(Collected data entries)
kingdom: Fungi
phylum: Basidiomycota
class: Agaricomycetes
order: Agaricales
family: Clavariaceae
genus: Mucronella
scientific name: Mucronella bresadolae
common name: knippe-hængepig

==

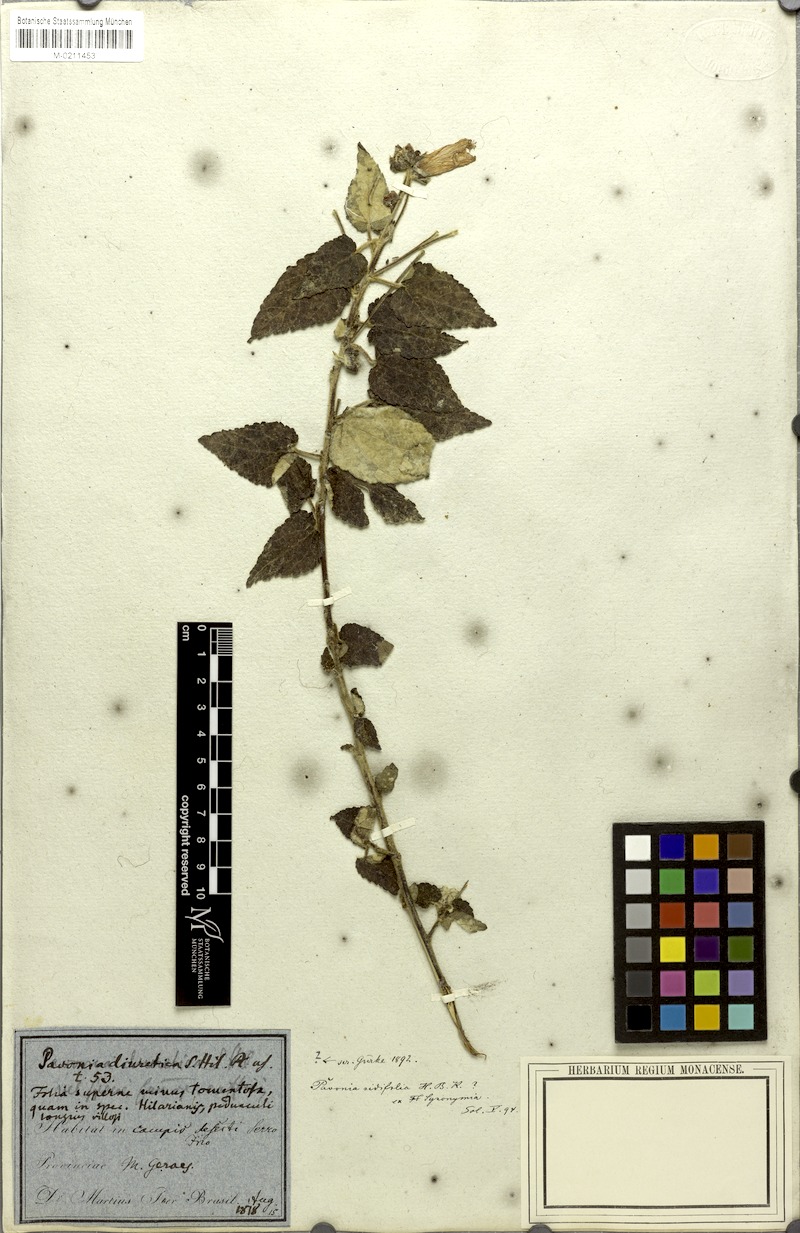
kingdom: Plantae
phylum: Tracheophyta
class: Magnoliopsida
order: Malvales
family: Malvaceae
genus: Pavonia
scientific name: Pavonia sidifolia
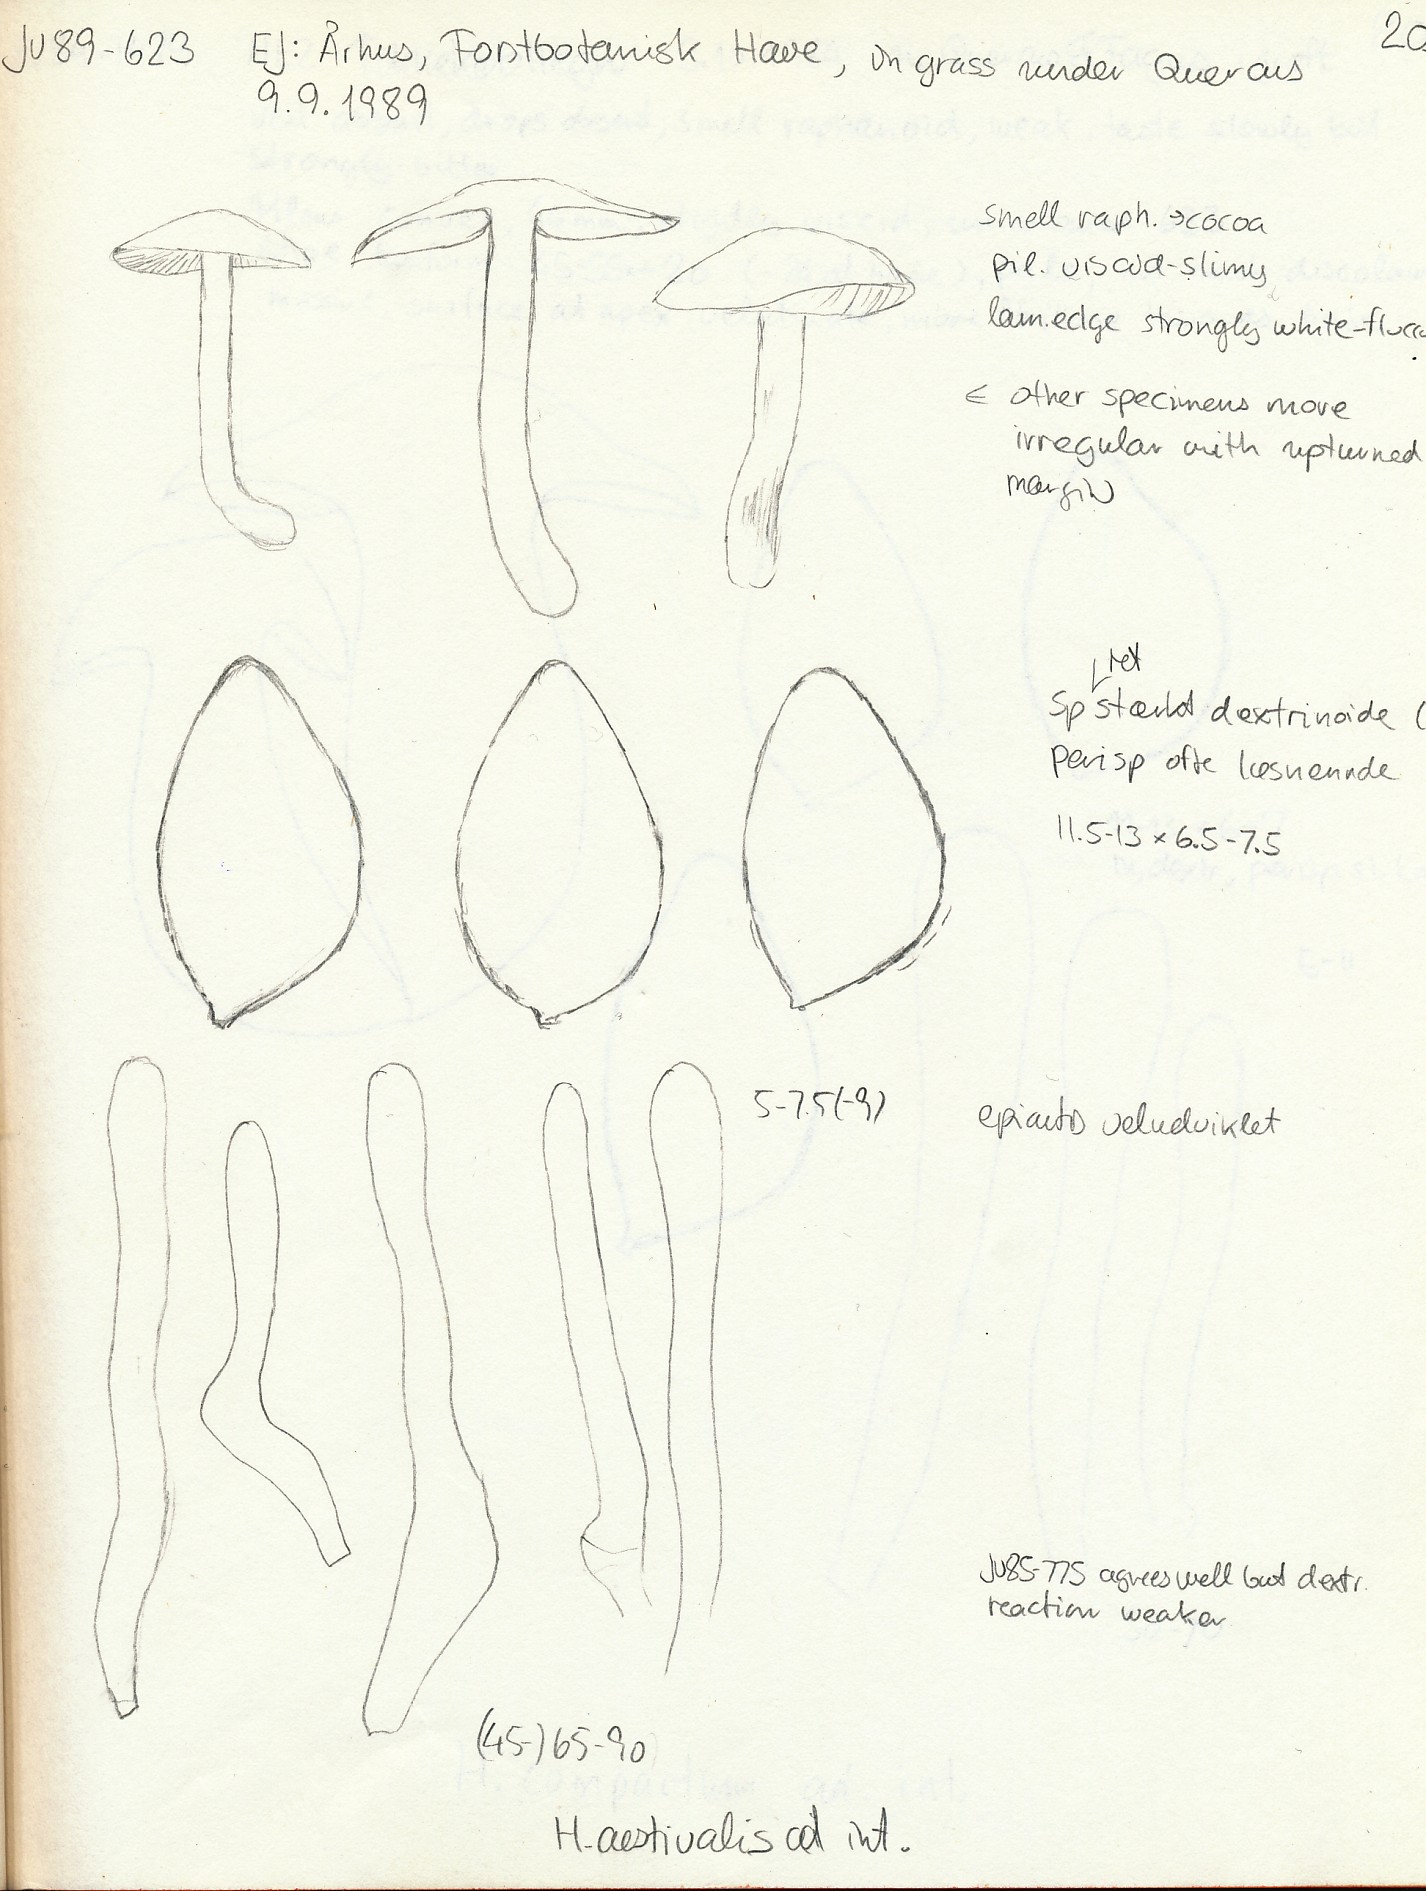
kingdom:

---

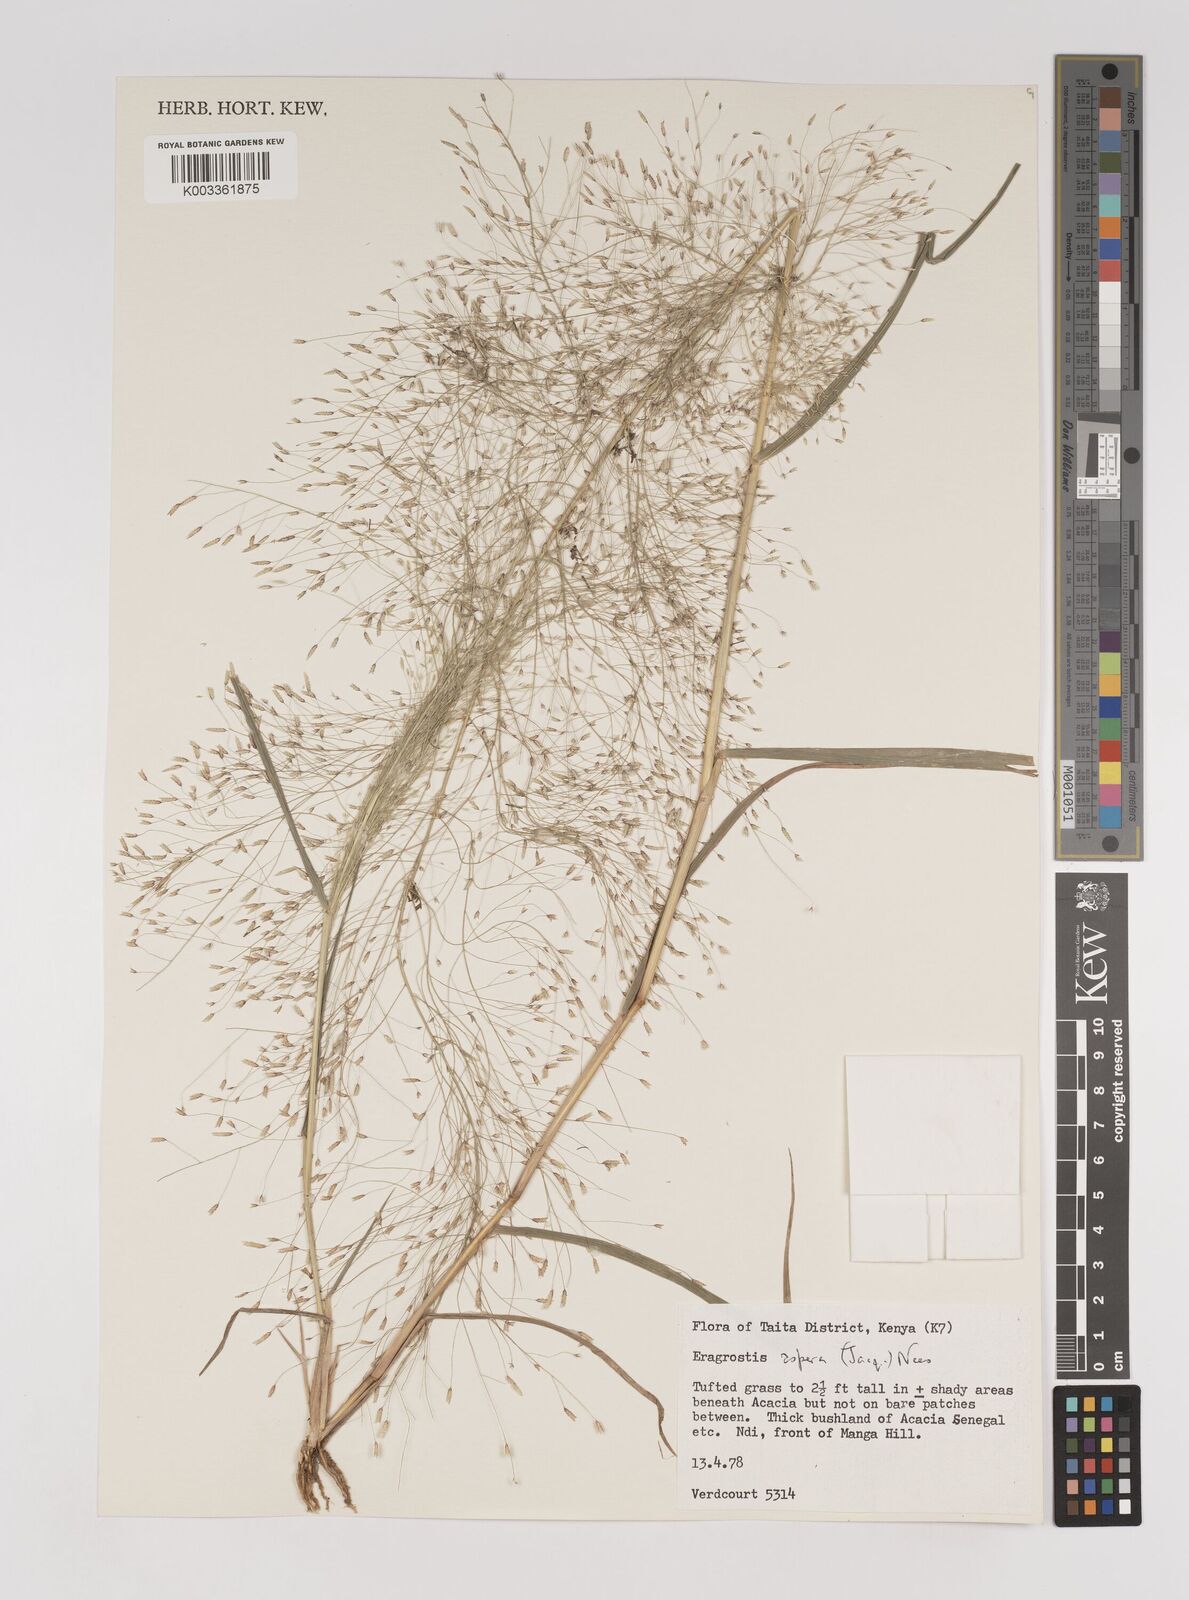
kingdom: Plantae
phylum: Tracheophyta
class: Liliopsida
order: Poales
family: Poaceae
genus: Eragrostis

- WORK REQUIRED
Rewrite the material from the line containing "kingdom: Fungi" through the line containing "scientific name: Mucronella bresadolae", changing "scientific name" to "species name" and leaving everything else as it is. Return only those lines.

- IN RESPONSE
kingdom: Fungi
phylum: Basidiomycota
class: Agaricomycetes
order: Agaricales
family: Clavariaceae
genus: Mucronella
species name: Mucronella bresadolae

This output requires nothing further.